### BLOCO DE TEXTO
* * *

A contagem de votos por correio é mais demorada do que a de
cédulas preenchidas presencialmente, em seções eleitorais. Além disso, alguns
Estados, como a Pensilvânia, permitem a chegada de votos via correio por uma
semana após o fechamento das urnas, medida que o republicano julga inaceitável.
"Se as pessoas queriam ter seus votos contados, deveriam tê-los mandado
muito antes", diz Trump.
Auxiliares do presidente afirmaram ao site Axios que Trump
cogita se declarar vencedor antes do resultado consolidado
Auxiliares do presidente disseram ao site do notícias Axios,
em condição de anonimato, que Trump estaria cogitando se declarar vitorioso se
a contagem parcial de votos nos Estados de Ohio, Flórida, Carolina do Norte,
Texas, Iowa, Arizona e Geórgia desse a ele vantagem ainda na noite do dia 3.
Mas, pela própria dinâmica da apuração dos votos, um resultado inicial
favorável a Trump não é garantia de que ele foi o vencedor do pleito.
Para os especialistas, uma atitude desse tipo mergulharia a
democracia americana em descrédito e teria resultados potencialmente perigosos.
"Acho que se não soubermos o vencedor na noite da eleição, ou pelo menos
na manhã seguinte, entraremos em um território perigoso", afirma Richard
Pildes, professor de direito constitucional da Universidade de Nova York.

* * *

### DADOS DE ENTRADA

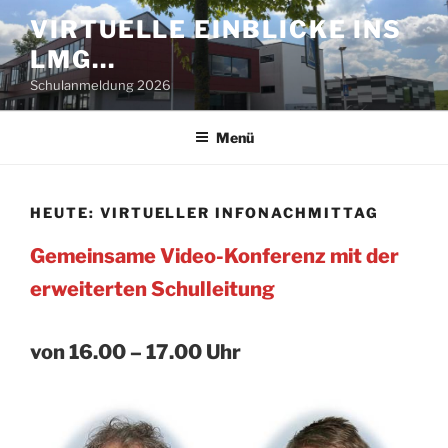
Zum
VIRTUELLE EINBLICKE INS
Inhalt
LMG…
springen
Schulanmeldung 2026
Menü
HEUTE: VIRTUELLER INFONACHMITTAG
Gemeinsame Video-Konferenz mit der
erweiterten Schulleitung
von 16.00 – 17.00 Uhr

* * *

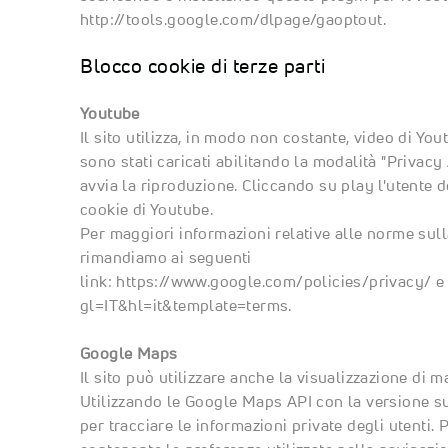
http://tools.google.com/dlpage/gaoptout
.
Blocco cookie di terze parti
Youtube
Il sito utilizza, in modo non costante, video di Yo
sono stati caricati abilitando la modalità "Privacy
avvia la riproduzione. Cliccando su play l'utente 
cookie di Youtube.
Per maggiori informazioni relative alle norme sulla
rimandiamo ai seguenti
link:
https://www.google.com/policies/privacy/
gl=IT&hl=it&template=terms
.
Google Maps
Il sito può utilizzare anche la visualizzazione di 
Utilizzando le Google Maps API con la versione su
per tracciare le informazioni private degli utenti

* * *

### APLICAÇÃO DA LEITURA
**1)** De acordo com o texto sobre a contagem de votos nos Estados Unidos, em qual universidade Richard Pildes é professor de direito constitucional?
**2)** Reproduza o texto sobre a contagem de votos nos Estados Unidos, tudo desde "Auxiliares do presidente afirmaram" até "de Nova York.", substituindo "Auxiliares do presidente" por "Assessores do presidente".

### RESPOSTAS POR TAREFA
**1)** Na Universidade de Nova York.

**2)**
Assessores do presidente afirmaram ao site Axios que Trump
cogita se declarar vencedor antes do resultado consolidado
Assessores do presidente disseram ao site do notícias Axios,
em condição de anonimato, que Trump estaria cogitando se declarar vitorioso se
a contagem parcial de votos nos Estados de Ohio, Flórida, Carolina do Norte,
Texas, Iowa, Arizona e Geórgia desse a ele vantagem ainda na noite do dia 3.
Mas, pela própria dinâmica da apuração dos votos, um resultado inicial
favorável a Trump não é garantia de que ele foi o vencedor do pleito.
Para os especialistas, uma atitude desse tipo mergulharia a
democracia americana em descrédito e teria resultados potencialmente perigosos.
"Acho que se não soubermos o vencedor na noite da eleição, ou pelo menos
na manhã seguinte, entraremos em um território perigoso", afirma Richard
Pildes, professor de direito constitucional da Universidade de Nova York.